As with the Caroline books, some archival material existed for Charlotte, including one very detailed diary from her early life. (The Caroline stories are drawn from stories passed on to Rose and from letters Caroline’s sister, Martha, wrote to Laura while she was writing the original books.) But for Martha, little is known beyond basic facts of her life--that she came from Scotland, that her parents were well off. So Wiley worked with a scholar at Edinburgh to bring such a little girl to life.

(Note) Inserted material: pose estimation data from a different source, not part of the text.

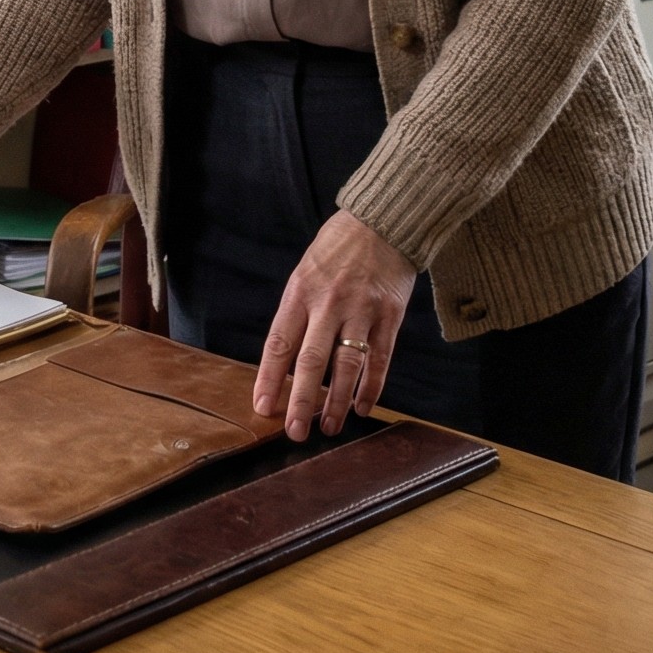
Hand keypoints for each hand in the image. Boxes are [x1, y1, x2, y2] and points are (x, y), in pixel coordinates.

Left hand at [253, 210, 416, 441]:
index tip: (262, 407)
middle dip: (301, 400)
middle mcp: (328, 303)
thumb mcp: (306, 271)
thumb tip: (285, 360)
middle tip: (294, 432)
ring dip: (337, 400)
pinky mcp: (390, 315)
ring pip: (347, 364)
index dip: (269, 378)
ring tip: (329, 426)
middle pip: (311, 359)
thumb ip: (298, 311)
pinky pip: (380, 358)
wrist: (383, 221)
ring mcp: (361, 309)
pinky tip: (363, 407)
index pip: (280, 342)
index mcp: (300, 292)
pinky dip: (372, 386)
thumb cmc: (338, 248)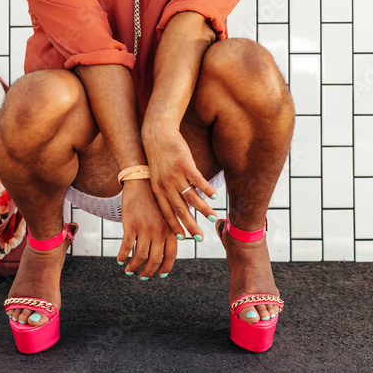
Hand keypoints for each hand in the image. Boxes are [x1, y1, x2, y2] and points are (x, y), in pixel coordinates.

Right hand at [117, 179, 179, 277]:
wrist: (142, 181)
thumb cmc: (154, 198)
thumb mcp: (166, 213)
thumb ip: (169, 229)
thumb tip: (171, 245)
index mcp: (170, 229)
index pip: (170, 255)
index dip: (166, 268)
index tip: (161, 275)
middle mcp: (159, 231)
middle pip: (155, 259)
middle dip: (148, 271)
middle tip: (143, 277)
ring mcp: (145, 229)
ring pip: (140, 256)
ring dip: (134, 267)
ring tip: (129, 271)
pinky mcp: (131, 225)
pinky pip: (126, 247)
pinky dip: (122, 256)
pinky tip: (119, 260)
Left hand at [143, 126, 218, 240]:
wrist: (158, 134)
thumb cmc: (159, 156)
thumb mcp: (157, 176)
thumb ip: (166, 191)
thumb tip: (177, 205)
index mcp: (158, 190)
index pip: (167, 213)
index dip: (175, 226)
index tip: (183, 238)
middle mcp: (166, 185)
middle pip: (180, 210)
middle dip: (191, 226)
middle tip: (200, 238)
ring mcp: (176, 175)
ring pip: (192, 198)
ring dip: (204, 210)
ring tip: (213, 218)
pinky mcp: (186, 164)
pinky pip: (199, 181)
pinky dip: (208, 190)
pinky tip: (215, 197)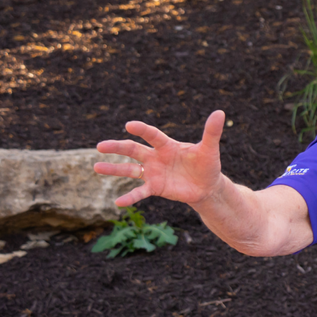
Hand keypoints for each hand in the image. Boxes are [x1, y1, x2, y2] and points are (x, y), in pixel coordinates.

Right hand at [95, 110, 226, 207]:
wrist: (207, 186)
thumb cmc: (207, 164)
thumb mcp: (210, 149)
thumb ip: (212, 132)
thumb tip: (220, 112)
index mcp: (167, 145)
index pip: (152, 135)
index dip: (142, 130)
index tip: (129, 125)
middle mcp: (156, 157)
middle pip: (133, 150)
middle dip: (117, 147)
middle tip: (100, 146)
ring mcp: (153, 173)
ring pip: (129, 170)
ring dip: (113, 169)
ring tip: (96, 168)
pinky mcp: (155, 188)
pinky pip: (140, 193)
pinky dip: (129, 197)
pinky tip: (118, 203)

Both of Wiley’s books capture the spirit and the importance of detail that made the original books so special. An admirable feat, made amazing by the fact that much of both books was written from the hospital bedside of Wiley’s own daughter, Kate, who was undergoing intensive chemotherapy at the time. Her leukemia has since gone into remission.

Advertisement

“I wanted to go to Scotland,” Wiley says, “but it was impossible. So I rented a lot of movies and travelogues. Most of the time I would write while Kate was asleep. It was such a wonderful gift for me, to be able to escape to a world so far away, at such a difficult time.”

That escapism is another reason the “Little House” books live on. The Ingallses were hardscrabble farmers. Pa had no sons to help him, and the country was often cruel. They suffered setbacks and disasters--their crops were destroyed by hail and locusts, daughter Mary lost her sight, they almost starved to death the first winter in Dakota Territory--and yet, there is a determined optimism, a belief in the divine and a quiet devotion to family that soothes the soul of any lost or troubled child.

Who doesn’t want to be part of a family like the Ingallses, to know that Ma and Pa will take care of us and that we can help the family? To be part of something better and larger than ourselves?